_Reading text_
════
- Directed by: James W. Horne
- Screenplay by: Basil Dickey George H. Plympton (as George Plympton) Wyndham Gittens
- Produced by: Larry Darmour
- Starring: Jack Holt Evelyn Brent Tristram Coffin C. Montague Shaw
- Narrated by: Knox Manning
- Cinematography: James S. Brown Jr.
- Edited by: Dwight Caldwell Earl Turner
- Music by: Lee Zahler
- Production company: Columbia Pictures
- Distributed by: Columbia Pictures
- Release date: November 21, 1941;
- Running time: 278 minutes (15 episodes)
- Country: United States
- Language: English

= Holt of the Secret Service =

1941 film by James W. Horne

Holt of the Secret Service, Part 1: Chaotic Creek

Holt of the Secret Service (1941) was the 16th serial released by Columbia Pictures.
════
_Data section_
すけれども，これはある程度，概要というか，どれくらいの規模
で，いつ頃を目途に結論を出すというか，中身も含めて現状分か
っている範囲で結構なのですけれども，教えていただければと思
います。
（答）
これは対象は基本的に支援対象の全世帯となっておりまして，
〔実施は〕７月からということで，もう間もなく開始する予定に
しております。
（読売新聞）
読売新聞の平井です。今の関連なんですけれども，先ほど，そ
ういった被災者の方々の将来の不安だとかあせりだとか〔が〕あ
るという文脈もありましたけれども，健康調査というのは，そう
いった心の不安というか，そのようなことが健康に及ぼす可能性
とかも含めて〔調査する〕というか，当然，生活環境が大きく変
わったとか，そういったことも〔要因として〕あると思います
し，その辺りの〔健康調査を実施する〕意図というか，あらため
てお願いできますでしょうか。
════
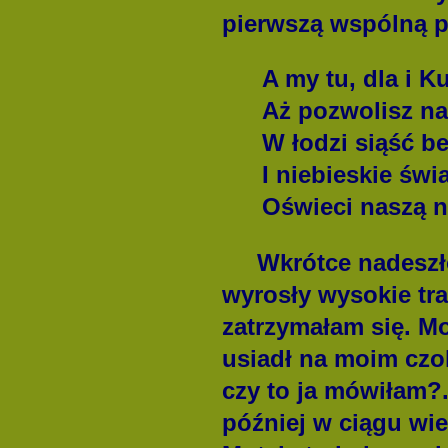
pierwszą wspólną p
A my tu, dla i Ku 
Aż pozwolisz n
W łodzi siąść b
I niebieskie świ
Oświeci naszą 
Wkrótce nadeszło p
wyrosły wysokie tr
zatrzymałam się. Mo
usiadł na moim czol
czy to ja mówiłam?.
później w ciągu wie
════
_Actions to take_
**a.** Translate this sentence from the page on Holt of the Secret Service into Spanish: "Holt of the Secret Service (1941) was the 16th serial released by Columbia Pictures."
**b.** According to the page on Holt of the Secret Service, how many episodes does the serial have?
**c.** Extend the page on Holt of the Secret Service, starting after its last sentence.

_Task results_
**a.** Holt of the Secret Service (1941) fue el decimosexto serial estrenado por Columbia Pictures.

**b.** 15 episodes.

**c.**
==Plot==
A murderous gang of counterfeiters has kidnapped John Severn (played by Ray Parsons), the U.S. government's best engraver. He is forced to engrave a set of counterfeit plates, to print phony money that is virtually undetectable from genuine currency. The United States Secret Service sends its toughest agent, Jack Holt (played by himself), and his partner Kay Drew (Evelyn Brent), after the gang. Holt poses as escaped tough guy Nick Farrell (misspelled "Farrel" in the cast listing but spelled correctly in the story synopses). Masquerading as the bickering, tough-talking Mr. and Mrs. Farrell, Holt and Drew manage to infiltrate the ruthless gang of thugs. Holt locates Severn and instructs him to keep working but as slowly as possible, to give Holt time to find the head of the crime ring. Holt takes the set of counterfeit plates in hand, and much of the action has Holt keeping the plates away from the crooks. The scenes shift from the gang's hideout in a lost canyon to a gambling ship on the high seas, to a small island country where the gang hopes to escape U.S. extradition.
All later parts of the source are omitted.